Opening at intervals over the past two years, haute cuisine western restaurants are often struggling to fill their dining rooms.


“We are far from getting a full house and it is the same for the others,” said Guillaume Galliot, the 27-year-old chef at the French restaurant Jaan.


He says that the Olympics supplied the impetus for many top-end western restaurants to come to Beijing.


But once the Games are over that will evaporate, and it will take a couple more years before western haute cuisine begins to take off again.


“The money is here. But many Beijingers prefer a Chinese restaurant, even an expensive one, rather than to pay a thousand Yuan (145 dollars) for a French meal,” he said.


At Le Pre Lenotre, another French newcomer to Beijing, chef Frederic Meynard is more optimistic. In midweek recently his dining room was two-thirds full, mostly with Chinese.


“We have got a clientele of regulars. There is a lot of potential in Beijing, so there is room,” for plenty of high-class establishments, said Meynard, from Perigord, as he prepared a ‘foie gras’ with preserved lemon, rhubarb, shitake mushrooms and froth of lemongrass.


But he acknowledged that the ceremonial trappings associated with a French meal were off-putting for Chinese customers.

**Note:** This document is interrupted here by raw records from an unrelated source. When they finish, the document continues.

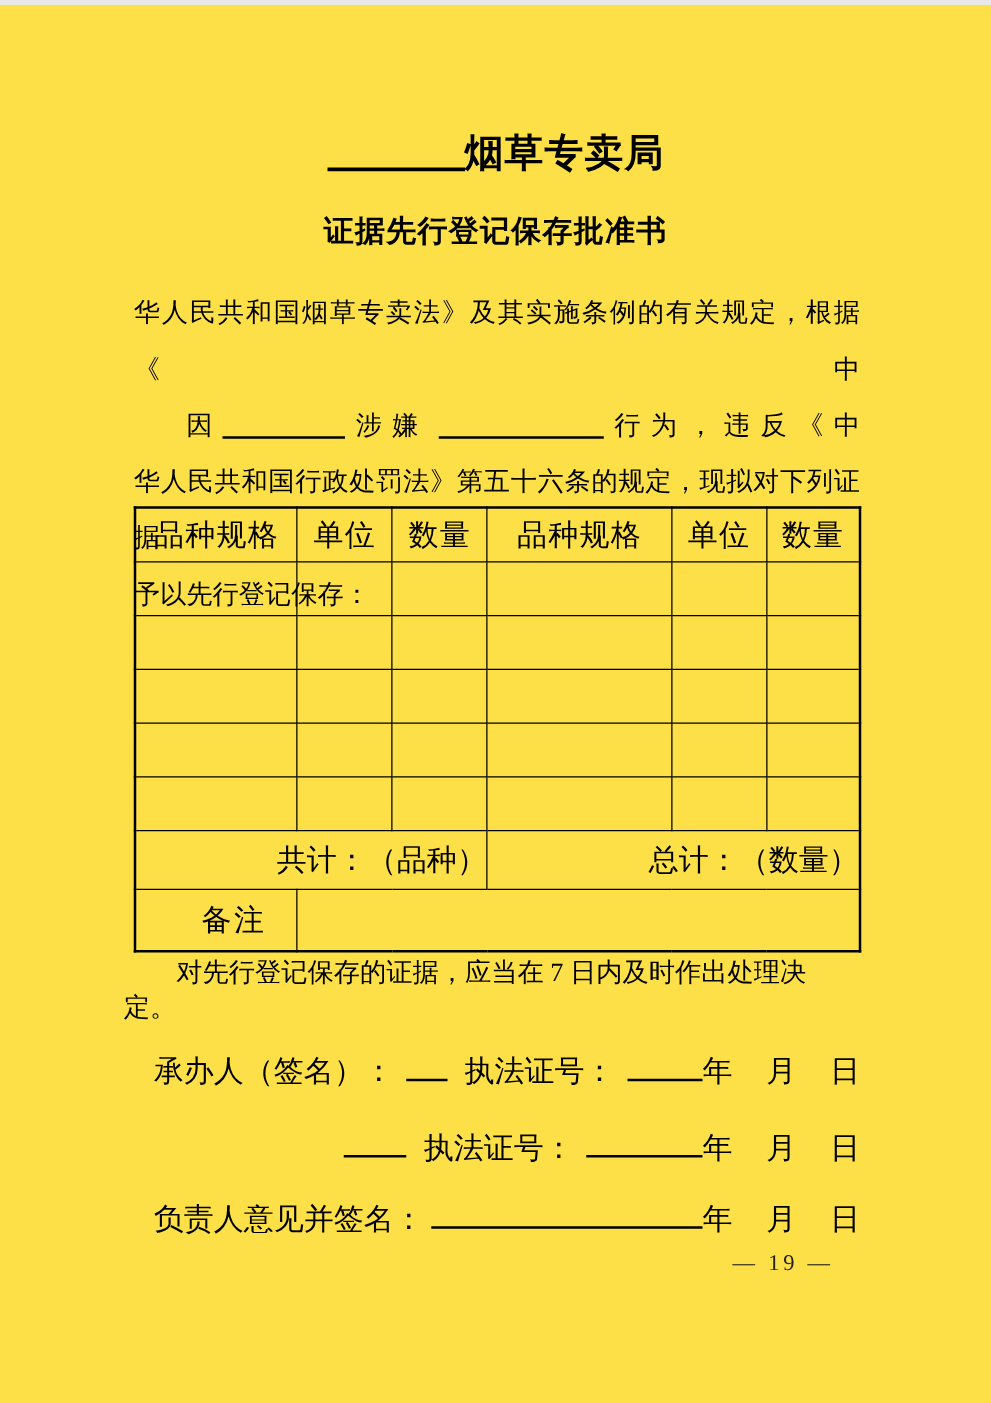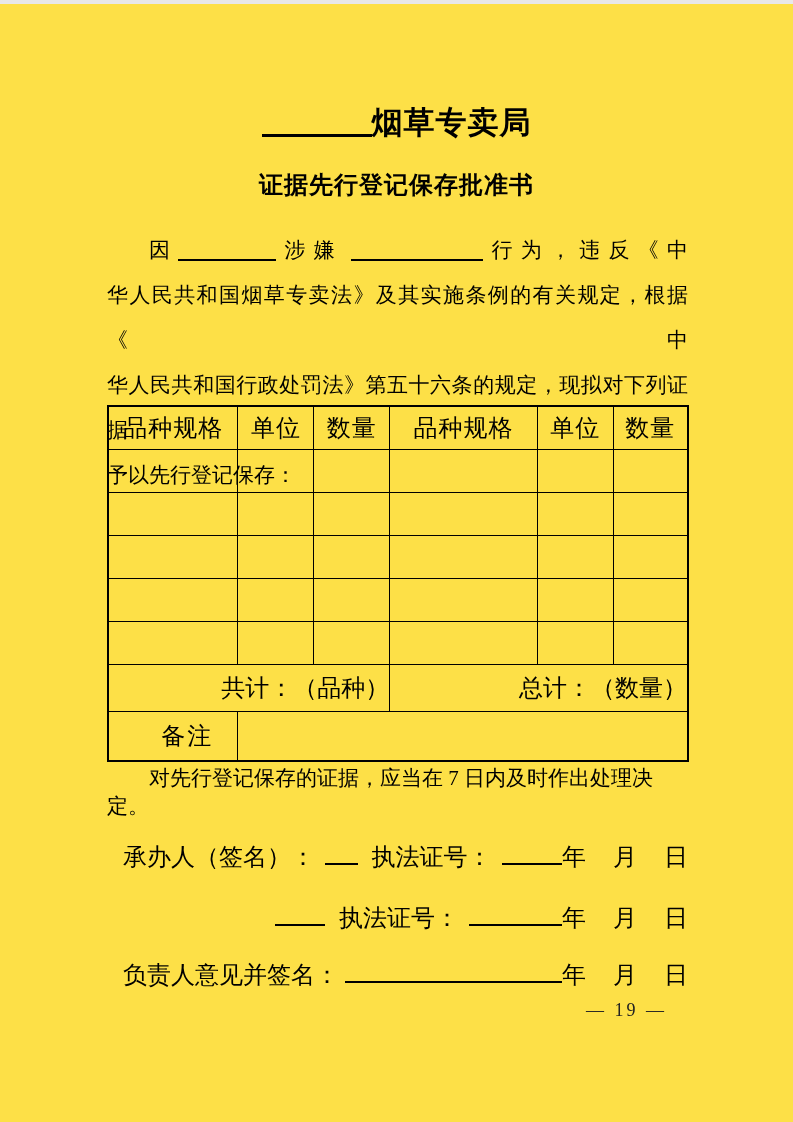--- a/index.html
+++ b/index.html
@@ -87,21 +87,21 @@
     height: 46px;
     text-align: right;
     padding-left: 0;
   }
   .remark-row td { height: 48px; padding-left: 28px; }
   .remark-row .remark-label { text-align: center; letter-spacing: 2px; }
 
   
   .note {
     position: absolute;
-    top: 760px; left: 107px; width: 581px;
+    top: 760px; left: 99px; width: 581px;
     font-size: 21px;
     text-indent: 42px;
   }
 
   
   .sig-row {
     position: absolute;
     left: 123px; width: 565px;
     display: flex;
     align-items: baseline;
@@ -132,22 +132,22 @@
 </head>
 <body>
 
 <div class="page">
 
   <div class="org-title"><span class="org-blank"></span><span>烟草专卖局</span></div>
 
   <div class="doc-title">证据先行登记保存批准书</div>
 
   <div class="para">
+    <span class="jline">华人民共和国烟草专卖法》及其实施条例的有关规定，根据《中</span>
     <span class="jline first"><span>因</span><span class="blank blank-party"></span><span>涉嫌</span><span class="blank blank-act"></span><span>行为，违反《中</span></span>
-    <span class="jline">华人民共和国烟草专卖法》及其实施条例的有关规定，根据《中</span>
     <span class="jline">华人民共和国行政处罚法》第五十六条的规定，现拟对下列证据</span>
     <span class="jline last">予以先行登记保存：</span>
   </div>
 
   <table class="evidence-table">
     <colgroup>
       <col style="width:22.4%">
       <col style="width:13.1%">
       <col style="width:13.1%">
       <col style="width:25.4%">

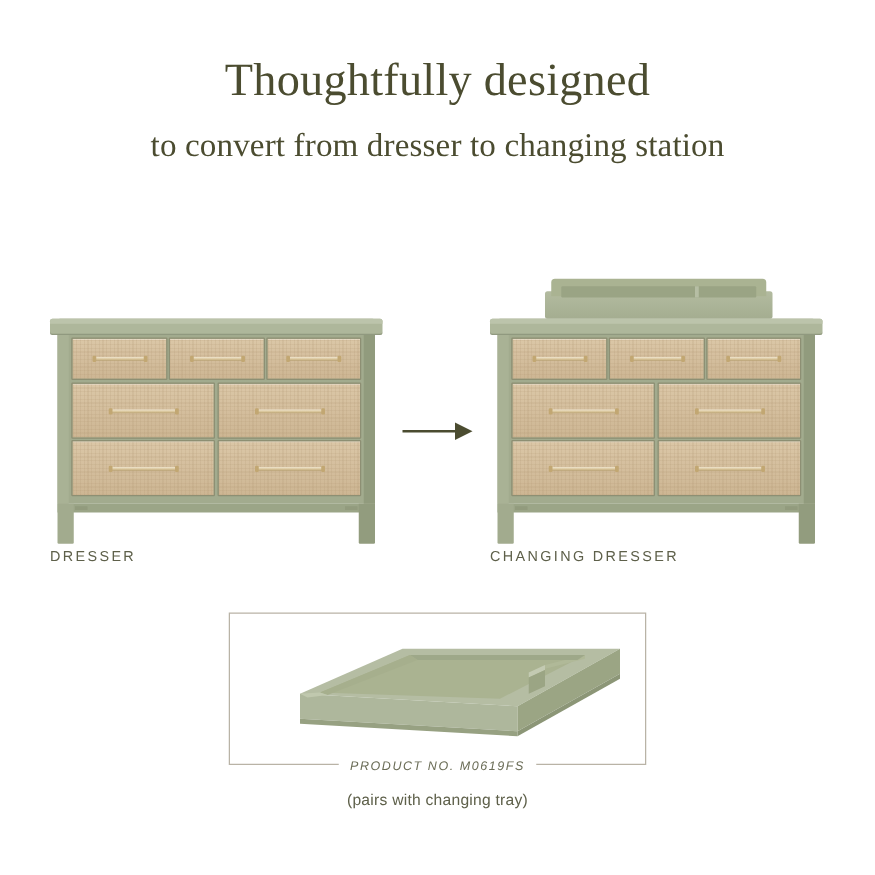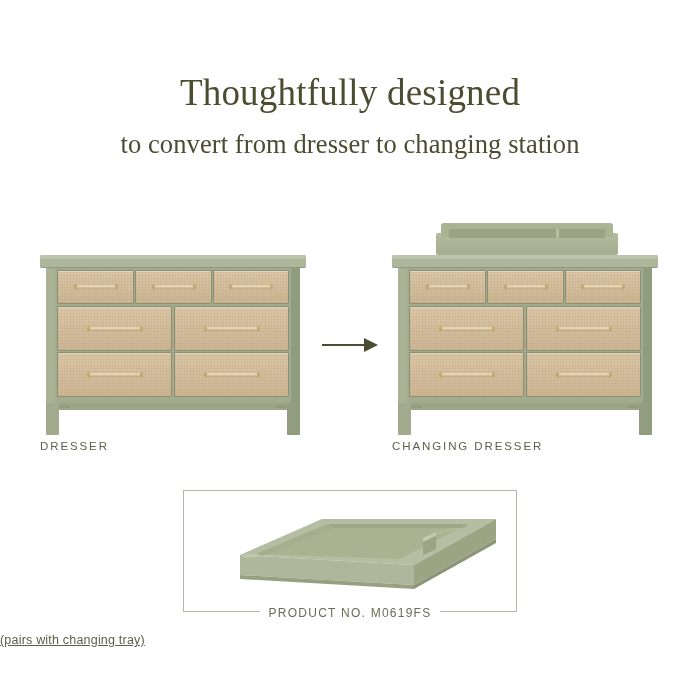--- a/index.html
+++ b/index.html
@@ -13,21 +13,20 @@
 
   
   .heading-block { position: absolute; top: 44px; left: 0; width: 700px; text-align: center; }
   .heading-line1 {
     font-family: "Liberation Serif", serif;
     font-size: 37px;
     font-weight: 400;
     color: #4b4c30;
     letter-spacing: .2px;
     line-height: 1.16;
-    margin-top: 28px;
   }
   .heading-line2 {
     font-family: "Liberation Serif", serif;
     font-size: 26.5px;
     font-weight: 400;
     color: #4b4c30;
     line-height: 1.3;
     margin-top: 12px;
     letter-spacing: .1px;
   }
@@ -188,34 +187,35 @@
     border: 1px solid #b9b3a6;
   }
   .product-number {
     position: absolute; left: 183px; top: 603px; width: 334px;
     text-align: center;
   }
   .product-number span {
     display: inline-block;
     background: #ffffff;
     padding: 0 9px;
-    font-size: 12px;
+    font-size: 10px;
     letter-spacing: 1.25px;
     color: #6a6c56;
+    font-style: italic;
   }
 
   
   .tray-iso { position: absolute; left: 16px; top: 12px; width: 300px; height: 98px; }
 
   .caption {
     position: absolute; top: 633px; left: 0; width: 700px;
+    text-align: center;
     font-size: 12.5px;
     color: #5e604a;
     letter-spacing: .2px;
-    text-decoration: underline;
   }
 </style>
 </head>
 <body>
 
 <div class="heading-block">
   <div class="heading-line1">Thoughtfully designed</div>
   <div class="heading-line2">to convert from dresser to changing station</div>
 </div>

In China, dishes are delivered quickly, often all at once, and are placed in the middle of the table to be shared by the dining group without much formality.


By contrast the succession of individual dishes, the complicated place settings, the dish covers, the bread and imported foods and the act of removing all the plates at once, everything clashes with how Chinese like to eat their meals.


Shanghai, New York and London concepts
Even so, Jim Boyce, who writes a couple of blogs on wine and Beijing’s night life, says several of the new haute cuisine arrivals will not survive the Olympics, especially those that “bring in Shanghai, New York or London concepts, but they don’t understand Beijing.”


He says they should understand that Beijing has a sophisticated cuisine and the people have sophisticated palates and he criticizes westerners for their “arrogance” in seeking to educate Chinese diners.